On a more recent time scale, tandem duplications have also played an important role in the evolution of the vertebrate RLN and INSL repertoire. For example, most mammals posses five relatively old paralogs of this family in their genomes: INSL5, RLN1, INSL6, RLN3, and INSL3 (Park et al. 2008a, b), while primates have two additional, younger genes (INSL4 and RNL2) that are not present in any other placental lineages (Bieche et al. 2003). These genes derive from more recent tandem duplications (Fig. 4). The RLN2 gene apparently originated between 29 and 18 mya (Goodman et al. 1998; Steiper and Young 2009) in the last common ancestor of apes (Figs. 3, 4; Good-Avila et al. 2009; Park et al. 2008a; Wilkinson et al. 2005), whereas the INSL4 gene arose from an RLN ancestor prior to the divergence of Euarchontoglires (Figs. 2, 3, 4). Outside placental mammals, monotremes and marsupials appear to posses four paralogs (INSL5, RLN1, RLN3, and INSL3; Park et al. 2008a, b).

Variation in the RLN/INSL gene complement is also observed among other vertebrates. There are two RLN and two INSL genes in the western clawed frog (Xenopus tropicalis), but only one RLN and one INSL gene in chicken (Gallus gallus) (Park et al. 2008a, b). Ray-finned fish underwent an additional round of WGD, and as a result, possess duplicated RLN/INSL clusters and duplicated copies of INSL5 and RLN3 genes relative to tetrapods (Good-Avila et al. 2009; Park et al. 2008a). On the other hand, the RNL1 gene was lost in zebrafish (Danio rerio), but is found as a single-copy gene in other ray-finned fish species (Good-Avila et al. 2009; Park et al. 2008a), as is the case with the INSL3 gene, which has been found as a single-copy gene in the zebrafish, the spotted green pufferfish (Tetraodon nigroviridis), and the fugu (Takifugu rubripes) (Good-Avila et al. 2009).

Conclusions

This study provides strong support for the divergence post-WGD model of evolution for the vertebrate RLN/INSL family of genes (Fig. 1a). Under the proposed scenario, there would have been a single ancestral proto-RLN/INSL gene prior to the two rounds of WGDs in the last common ancestor of extant vertebrates. The two successive rounds of WGD would have then generated the progenitors of the different RLN–INSL clusters on each chromosome and subsequent duplications within each cluster then gave rise to the present RLN/INSL gene clusters. From a functional standpoint, our study illustrates the interplay between gene duplication and functional differentiation in the generation of biological novelties. In this case, the differentiation of the proto-RLN/INSL genes deriving from the WGDs gave rise to RLN and INSL independently on each separate cluster.
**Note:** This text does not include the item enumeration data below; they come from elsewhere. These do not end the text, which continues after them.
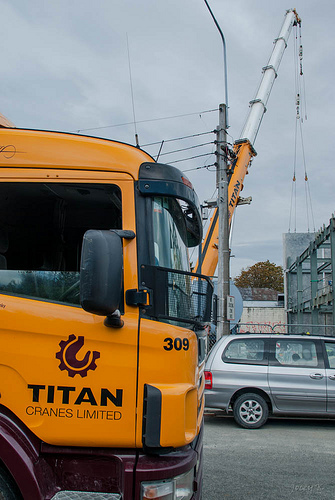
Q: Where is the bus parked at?
A: On the side of the street.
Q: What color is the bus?
A: Yellow.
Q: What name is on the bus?
A: Titan cranes limited.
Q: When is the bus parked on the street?
A: Now.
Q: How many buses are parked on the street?
A: One.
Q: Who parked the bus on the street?
A: A person.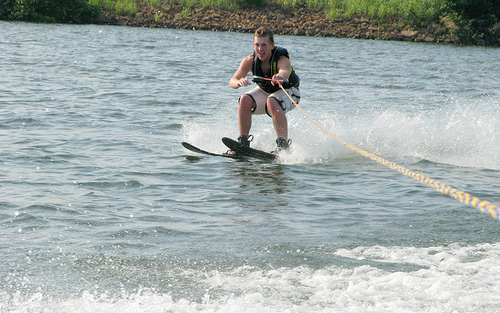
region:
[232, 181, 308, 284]
The water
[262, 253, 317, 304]
The water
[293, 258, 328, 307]
The water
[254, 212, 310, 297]
The water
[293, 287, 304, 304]
The water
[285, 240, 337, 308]
The water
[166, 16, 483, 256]
man on water skis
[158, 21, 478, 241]
man water skiing with tow rope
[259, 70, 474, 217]
tow rope for water skier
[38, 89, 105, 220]
ripples and waves on the water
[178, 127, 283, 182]
pair of water skis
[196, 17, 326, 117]
man in a life jacket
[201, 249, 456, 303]
foamy wake of the boat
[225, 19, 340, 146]
man in white swim trunks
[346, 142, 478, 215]
yellow and blue rope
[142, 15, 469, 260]
man enjoying his water skiing adventure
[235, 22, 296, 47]
Man has brown hair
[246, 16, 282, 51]
Man's hair is curly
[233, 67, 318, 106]
Man holding ski rope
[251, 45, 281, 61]
Man has white teeth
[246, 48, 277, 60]
Man's teeth are straight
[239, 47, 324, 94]
Man wearing life vest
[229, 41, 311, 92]
Man's life vest is black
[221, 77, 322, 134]
Man wearing white shorts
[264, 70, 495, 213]
Tow rope is pulling skier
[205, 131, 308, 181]
Man's ski is black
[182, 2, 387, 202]
a man waterskiing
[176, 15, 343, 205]
a man skiing on water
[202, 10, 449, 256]
a man holding onto rope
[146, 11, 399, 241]
a man on the water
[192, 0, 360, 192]
a man wearing shorts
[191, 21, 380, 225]
a man wearing life jacket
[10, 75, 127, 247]
a body of water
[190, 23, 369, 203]
a person on the water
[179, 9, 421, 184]
a man bent down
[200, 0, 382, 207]
a man skiing outside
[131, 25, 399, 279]
a man is kneeboarding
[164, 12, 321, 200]
a man is kneeboarding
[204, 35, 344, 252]
a man is kneeboarding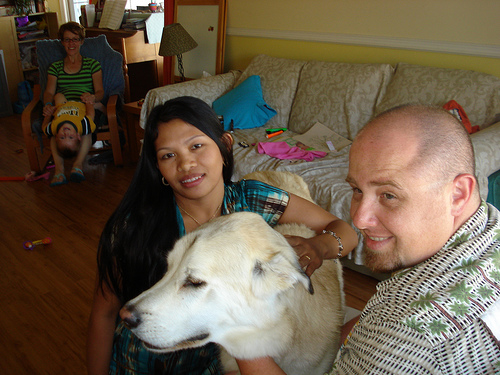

Our study also indicates that linage-specific patterns of duplication, deletion, and retention of genes have played a strong role in shaping the RLN and INSL gene complement in extant species. An example of this process is the INSL4 gene, which at present is only found in catarrhine primates, but appears to derive from a relatively older duplication that predates divergence among Euarchontoglires, and has apparently been secondarily lost in all Euarchontoglires other than catarrhines (Fig. 4).